Проза Бондарева, при всей масштабности и мужественности, женственно-доверчива и обескожена. Бондаревская проза — словно бы монолог — плач, прощание с ушедшими, а нет ничего горше, чем память о тех, кто был с тобой, подле, кто знал тебя и кого никогда более не будет, и это страшное никогда Бондарев чувствует, словно мать, потерявшая дитя, и он умеет отдавать нам это свое редкостное чувство.

Правда старого генерала, молоденького офицера, волевого особиста и солдата слита у него воедино. Писатель при этом далек от того, чтобы лишать своих героев столь необходимого для каждого человека права — права, чтобы его понимали именно таким, каков он есть.

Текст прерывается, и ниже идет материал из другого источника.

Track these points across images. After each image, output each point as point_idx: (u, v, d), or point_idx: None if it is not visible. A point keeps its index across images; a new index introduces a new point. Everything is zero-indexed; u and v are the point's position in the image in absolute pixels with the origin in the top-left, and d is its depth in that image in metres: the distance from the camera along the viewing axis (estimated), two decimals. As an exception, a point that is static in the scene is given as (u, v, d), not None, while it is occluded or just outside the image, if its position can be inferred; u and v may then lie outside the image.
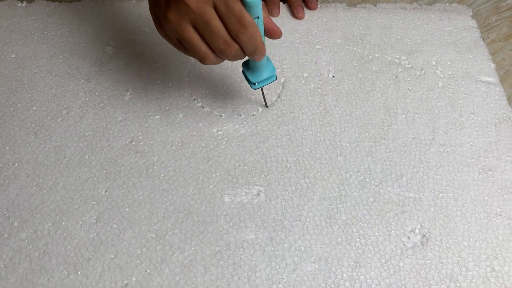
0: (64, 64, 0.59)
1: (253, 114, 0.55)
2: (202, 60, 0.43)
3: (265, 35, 0.44)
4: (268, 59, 0.48)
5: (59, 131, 0.53)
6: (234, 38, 0.41)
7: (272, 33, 0.44)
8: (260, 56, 0.43)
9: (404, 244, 0.46)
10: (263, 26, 0.43)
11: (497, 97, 0.57)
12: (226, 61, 0.44)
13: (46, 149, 0.52)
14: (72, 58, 0.60)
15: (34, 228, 0.47)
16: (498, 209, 0.49)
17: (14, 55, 0.60)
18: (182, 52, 0.44)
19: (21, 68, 0.59)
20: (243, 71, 0.49)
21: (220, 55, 0.42)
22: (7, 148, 0.52)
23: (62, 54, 0.60)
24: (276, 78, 0.50)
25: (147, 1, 0.65)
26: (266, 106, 0.56)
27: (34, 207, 0.48)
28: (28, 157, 0.51)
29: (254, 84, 0.49)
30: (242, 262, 0.45)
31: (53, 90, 0.57)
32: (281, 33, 0.45)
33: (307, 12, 0.66)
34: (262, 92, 0.54)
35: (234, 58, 0.43)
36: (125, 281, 0.44)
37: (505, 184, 0.50)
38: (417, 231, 0.47)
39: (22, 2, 0.66)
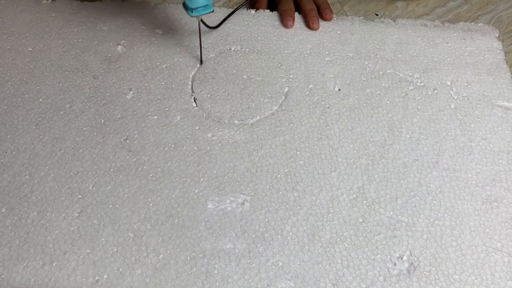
0: (75, 60, 0.61)
1: (251, 122, 0.54)
2: None
3: None
4: None
5: (59, 124, 0.54)
6: None
7: None
8: None
9: (388, 271, 0.44)
10: None
11: (514, 123, 0.54)
12: (232, 66, 0.43)
13: (44, 140, 0.53)
14: (84, 54, 0.61)
15: (19, 216, 0.47)
16: (499, 243, 0.45)
17: (30, 49, 0.62)
18: None
19: (34, 61, 0.61)
20: (183, 3, 0.53)
21: None
22: (8, 136, 0.53)
23: (75, 50, 0.62)
24: (213, 10, 0.53)
25: (164, 4, 0.67)
26: (201, 63, 0.59)
27: (23, 196, 0.49)
28: (26, 147, 0.52)
29: (192, 11, 0.52)
30: (216, 272, 0.44)
31: (60, 84, 0.58)
32: None
33: (322, 24, 0.64)
34: (200, 46, 0.57)
35: None
36: (96, 278, 0.43)
37: (511, 217, 0.46)
38: (405, 258, 0.44)
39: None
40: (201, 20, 0.59)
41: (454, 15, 0.65)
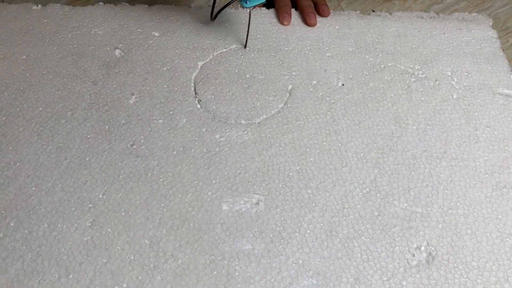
0: (72, 66, 0.59)
1: (258, 121, 0.54)
2: None
3: None
4: None
5: (62, 133, 0.53)
6: None
7: None
8: None
9: (408, 262, 0.44)
10: None
11: (516, 110, 0.55)
12: (233, 66, 0.43)
13: (48, 150, 0.52)
14: (81, 60, 0.60)
15: (29, 229, 0.46)
16: (512, 228, 0.46)
17: (24, 57, 0.60)
18: None
19: (30, 69, 0.59)
20: None
21: None
22: (10, 147, 0.52)
23: (71, 56, 0.60)
24: (265, 1, 0.55)
25: (159, 5, 0.66)
26: (245, 47, 0.61)
27: (31, 208, 0.48)
28: (30, 158, 0.51)
29: (246, 2, 0.54)
30: (237, 273, 0.43)
31: (59, 91, 0.57)
32: None
33: (319, 19, 0.64)
34: (247, 32, 0.58)
35: None
36: (116, 287, 0.43)
37: (521, 203, 0.47)
38: (423, 248, 0.45)
39: (37, 5, 0.66)
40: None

Категоризм в нашей литературе при создании образа — невозможен, а если и встречается такой категоризм, то лишь в книгах «второго порядка», где все черное — до жути черное, а светлое — такое уж светлое, что надо это светлое канонизировать, причислив к лику святых.

Забвение диалектики, желание жить по рецептам однозначным, мстит литератору второсортностью — это не фармакология.

Снисходительность — это плохо, снисхождение — необходимое качество литературы, ибо снисхождение помогает понять глубинность явлений и поступков. Горький именно так писал Клима Самгина, Шолохов так писал Мелихова, так именно пишет своих героев, снимает их и играет Василий Шукшин.

Вообще, Шукшин — явление поразительное в нашей литературе, и это не преувеличение, не давняя моя симпатия к этому большому художнику, это правда, реальность, с которой могут не считаться лишь темные люди, трусливые перестраховщики, которые внутренне не верят в нашу великую правду и неодолимую нашу силу.

Шукшин своим творчеством подвел черту надуманной дискуссии о так называемых «деревенщиках» и «интеллектуалах». К сожалению, и то, и другое не так давно, когда страсти искусственно подогревались, было определением бранным, и это было противоестественно, ибо деревня дает хлеб земной, а интеллект — хлеб духовный.

Интеллектуал Шукшин великолепно знает жизнь деревни и города, советский писатель Шукшин — человек великолепного идейного стержня, его позиция по отношению к тому злу, что нам мешает, — бескопромиссна, он обнажает явление, не боясь правды, ибо правды боится трус или бездарь.

При этом всегда следует помнить, что только вода делает лебедя — лебедем; без воды лебедь — это гусь. Без и вне ярких характеров, сочного языка, своих мыслей, то есть вне и без стопроцентной информации, литература семидесятых годов невозможна и обречена на презрительное забвение потомков.